Мать боится сына, боится его надменности, цинизма, холодности, боится ему противоречить, особенно после обморока, когда он гонит их. Уходит почти покорно, растерянно… «Ах боже мой…» Что же будет…

Вторую сцену с Родионом можно проводить уже пожестче. И полное восхищение сыном: вот он каким стал! Умным и взрослым. «Я уверена, Родя, все, что ты ни делаешь, все прекрасно!» И в ответ, как ножом: «Не будьте уверены…» Предчувствия! Но чего? Она еще не знает, но уже чувствует, что с ним что-то страшное произошло, и, чтобы не сойти с ума от этого предчувствия, взгляда, слов… пауза… схватилась за привычное, житейское, за то, что уже было: «Знаешь, Родя, Марфа Петровна умерла». И, как открытие, уже совсем конкретно: «Какая у тебя дурная квартира, Родя… Я уверена, что ты наполовину от квартиры стал такой меланхолик». И опять все сломалось. Дети сцепились меж собой. Как собаки. Обморок Раскольникова. Второй. А тут еще пришла к нему проститутка! Да при Дунечке! Расстались холодно, почти врагами…

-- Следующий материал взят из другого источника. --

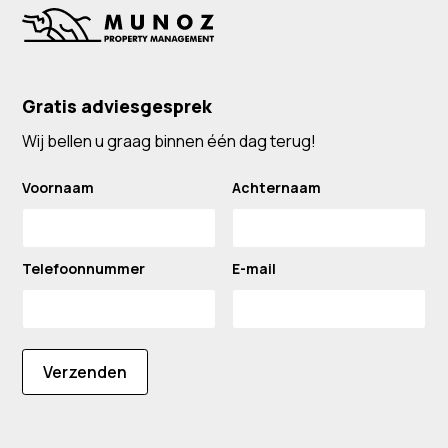
Gratis adviesgesprek
Wij bellen u graag binnen één dag terug!
Voornaam
Achternaam
Telefoonnummer
E-mail
Verzenden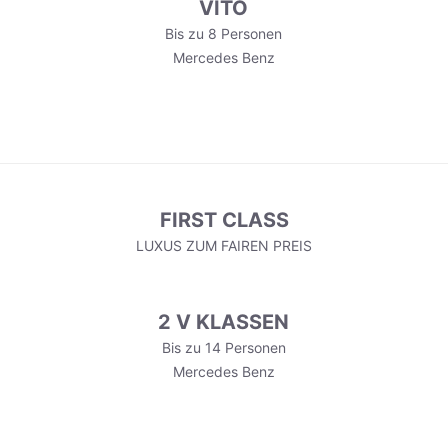
VITO
Bis zu 8 Personen
Mercedes Benz
FIRST CLASS
LUXUS ZUM FAIREN PREIS
2 V KLASSEN
Bis zu 14 Personen
Mercedes Benz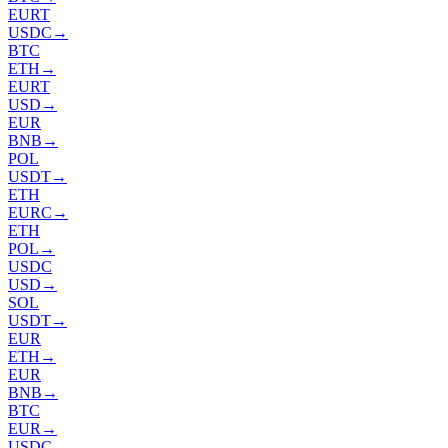
EURT
USDC
→
BTC
ETH
→
EURT
USD
→
EUR
BNB
→
POL
USDT
→
ETH
EURC
→
ETH
POL
→
USDC
USD
→
SOL
USDT
→
EUR
ETH
→
EUR
BNB
→
BTC
EUR
→
USDC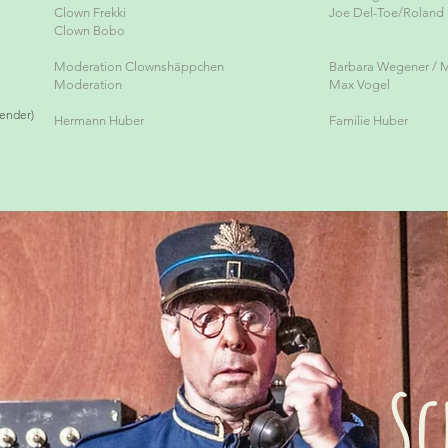
Clown Frekki
Joe Del-Toe/Roland 
Clown Bobo
Moderation Clownshäppchen
Barbara Wegener / 
Moderation
Max Vogel
ender)
Hermann Huber
Familie Huber
Sc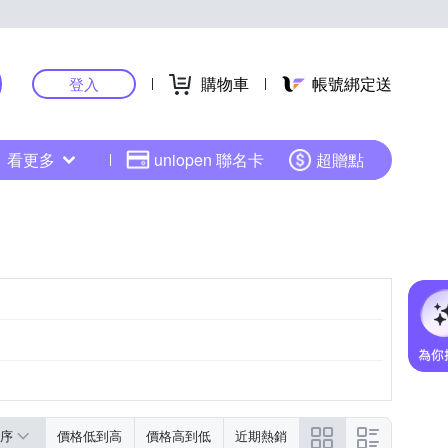
購物車
帳號綁定送
登入
看更多
uniopen 聯名卡
超贈點
序
價格低到高
價格高到低
近期熱銷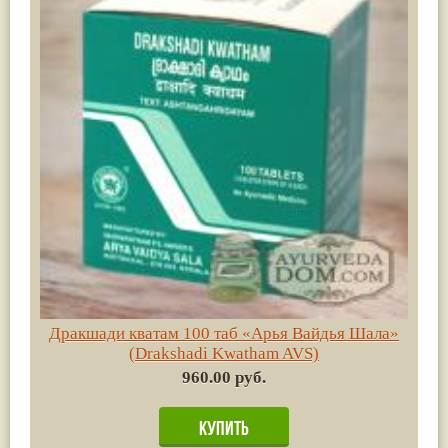
Дракшади кватам 100 таб «Арья Вайдья Шала»
(Drakshadi Kwatham AVS)
960.00 руб.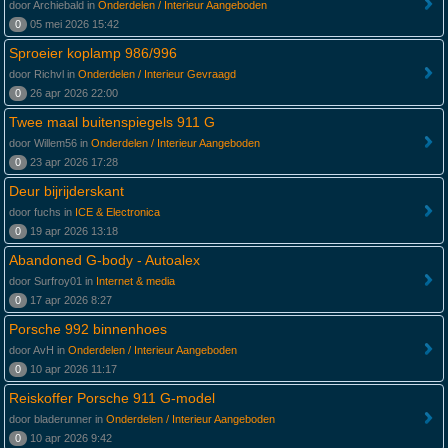
door Archiebald in
Onderdelen / Interieur Aangeboden
0
05 mei 2026 15:42
Sproeier koplamp 986/996
door Richvl in
Onderdelen / Interieur Gevraagd
0
26 apr 2026 22:00
Twee maal buitenspiegels 911 G
door Willem56 in
Onderdelen / Interieur Aangeboden
0
23 apr 2026 17:28
Deur bijrijderskant
door fuchs in
ICE & Electronica
0
19 apr 2026 13:18
Abandoned G-body - Autoalex
door Surfroy01 in
Internet & media
0
17 apr 2026 8:27
Porsche 992 binnenhoes
door AvH in
Onderdelen / Interieur Aangeboden
0
10 apr 2026 11:17
Reiskoffer Porsche 911 G-model
door bladerunner in
Onderdelen / Interieur Aangeboden
0
10 apr 2026 9:42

Но не вынесла моя бедная Пульхерия Ивановна этой непосильной для себя ноши, и этой твердости духа, и этой безумной влюбленности в сына…

Последнюю сцену сумасшествия играть легко, освобождение. Ведь теперь наконец счастье! Можно хвастаться гениальной статьей сына: «Он скоро будет первым человеком во всем ученом и государственном мире…»

Одну сцену, приход Раскольникова к матери, из спектакля убрали, но мне было жалко терять там кое-какие чувства, которые уходили вместе с этой сценой, и кое-какие слова. И я с молчаливого согласия Карякина, автора инсценировки, вернула их в сцену сумасшествия, в монолог: «Ты меня, Родя, очень-то не балуй: можно тебе — зайди, нельзя — и так подожду. Буду вот твои сочинения читать, буду про тебя слышать ото всех…» Все это говорится воображаемому Родиону, который теперь уже конкретней настоящего. «Я вот твою статью прочитала, многое, конечно, не поняла, — наткнулась на убитые тела, которые у нас на сцене лежат весь спектакль, не осознала их конкретно, только в одной руке статья Родиона, а другой — тыча в эти трупы, — но гак и ахнула: вот он чем занимается, вот и разгадка, а мы-то ему мешаем…» И лишь в последнюю секунду своего монолога вдруг увидела эти трупы. Поняла! И не выдержала… Тихо умерла.